Los grilletes sonaban a cada paso, incluso de aquellos que no tenían fuerzas, y caían sobre la espalda del otro prisionero que conformaba la extensa fila.
Tras semanas de densas lluvias, el suelo de piedra, era resbaladizo y frío, incluso para una piel curtida como la de los numerosos piratas que se dirigían a su destino final.
Una aglomeración de pueblerinos furiosos, rodeaban la plataforma de gruesas tablas, cuyas cinco horcas, mojadas por la lluvia, eran señaladas con clamor.
Pues, según las víctimas, ese era el final que se merecían los harapientos e inhumanos piratas, que también recibían el odio indiscriminado con frutas y verduras podridas, con algunos insultos que no afectaban en lo más mínimo al grupo de hombres y huérfanos.
Estos últimos, incluso, levantaron la mirada al cielo encapotado de nubes espesas y, que esperaban, se descargarán, una vez fuera el turno de decir adiós, a un mundo que fue más cruel que benevolente con sus destinos.
Sin culpar ni juzgar, aceptaban cada paso que los guiaba a un giro inesperado de sus vidas. Pues, James, el mayor de ellos, por meses soñó con ese día.
El viejo Karl, cuando se lo contó por primera vez, se le burló, al adjudicar que era un joven con mucha imaginación. Pues, a ochenta años desde que se unió a dicha tripulación, jamás llegó a pisar tierra firme, más que para causar sus fechorías.
—¿Qué dirá ahora?
Se preguntó James, que bajó la mirada por culpa de una gota de lluvia, y con los ojos húmedos, observó el dije que obtuvo del último saqueo que formó parte.
Un medallón que no tenía más valor que el dibujo de una cruz de espadas, pero la sensación familiar, era el motivo por el cual lo conservaba casi con recelo.
Incluso, para ser ese día en concreto, mientras el resto de jóvenes, entre dos, cinco y siete años menores que él, copiaban la actitud indolente de sus mayores.
Mientras, por sus miradas afligidas, la forma en que apretaban los labios hasta dejarlos blancos, y la tensión de sus pequeños hombros, James advirtió el miedo.
—No es más que una aventura más, camarada.
Dijo con confianza, a la vez que los miró por sobre el hombro y les sonrió, cuyos dientes rotos y amarillentos, le dieron más credibilidad a sus palabras.
—Nadie dijo que no lo fuera, ¿verdad?
Se animó a confirmar David, que hasta se rio, cuando recibió un tomate en la mejilla; y, pese a la indignación, no perdió el humor, al ver el brillo de orgullo en los ojos marrones de James.
—No, nadie lo ha dicho.
Pero, la falta de seguridad, una gran pena, lo embargó cuando miró al frente.

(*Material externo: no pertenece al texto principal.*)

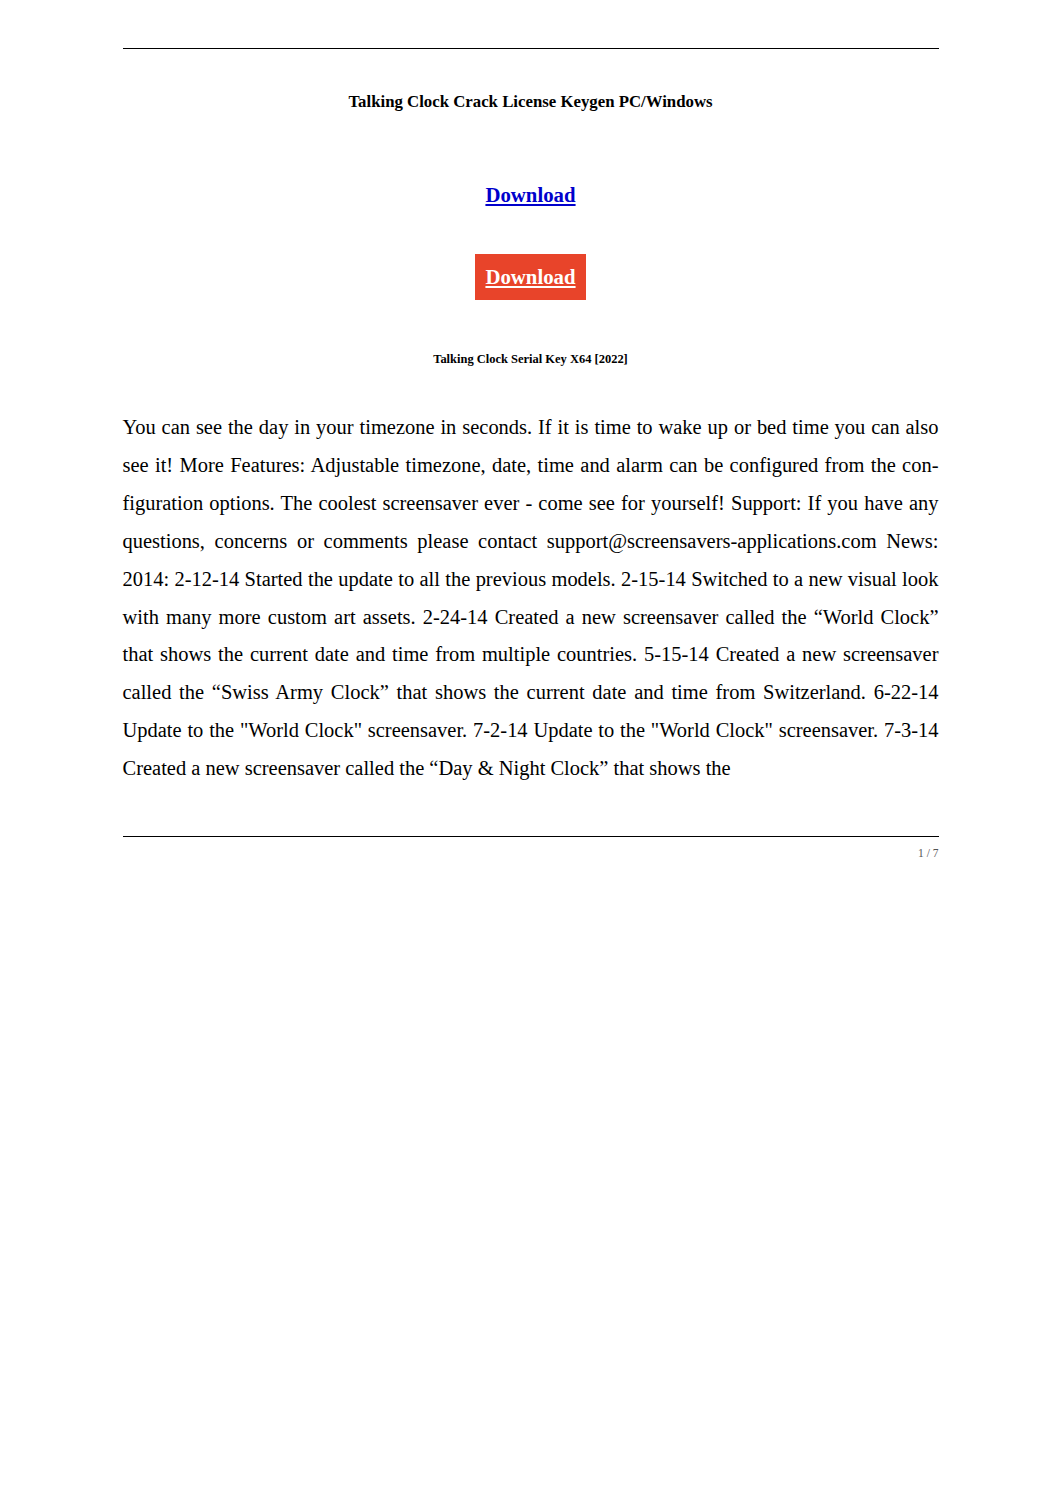Talking Clock Crack License Keygen PC/Windows
Download
Download
Talking Clock Serial Key X64 [2022]
You can see the day in your timezone in seconds. If it is time to wake up or bed time you can also see it! More Features: Adjustable timezone, date, time and alarm can be configured from the configuration options. The coolest screensaver ever - come see for yourself! Support: If you have any questions, concerns or comments please contact support@screensavers-applications.com News: 2014: 2-12-14 Started the update to all the previous models. 2-15-14 Switched to a new visual look with many more custom art assets. 2-24-14 Created a new screensaver called the “World Clock” that shows the current date and time from multiple countries. 5-15-14 Created a new screensaver called the “Swiss Army Clock” that shows the current date and time from Switzerland. 6-22-14 Update to the "World Clock" screensaver. 7-2-14 Update to the "World Clock" screensaver. 7-3-14 Created a new screensaver called the “Day & Night Clock” that shows the
1 / 7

Y no por él, sino por ellos, en el momento en que los primeros en ser ejecutados llegaron al centro del escenario, en que contuvo de volver a verificar el humor de los demás.
Solo un grito ahogado y la tensión de los grilletes que los unía, le confirmó la impresión de ser ellos quienes debían enfrentarse a la muerte a temprana edad.
Muy distinto era ver la muerte pasar por enfrente de los ojos de los demás, a tener que enfrentarse ellos mismos a la parte silenciosa y desesperante de lo que significaba estar vivo.
O eso entendió, en el momento en que fue su turno, el de verse en cada rostro lleno de resentimiento. Tanto el de hombres, mujeres, niños y jóvenes como él.
¿Cuántas veces culpo a otros por su vida, dura y cruel? Con lagunas en la mente, sin saber en concreto si James era su verdadero nombre, fue fácil acusar, abandonar los valores, el miedo, y actuar en base del odio que sentía.
Y con la cuerda mojada, que apretaba por segundos su cuello, le sonrió a la tormenta que, con sus gotas de agua y truenos, callaban los gemidos de terror de todos, y cada uno de ellos.
Pero… como sucedía por unos largos ocho meses, James volvió a despertar en medio de la tormenta, incapaz de cambiar el rumbo de su vida.
Pues, tal como sucedió el día en que la tripulación lo salvó del peligro del océano, no recordaba nada más que la pesadilla.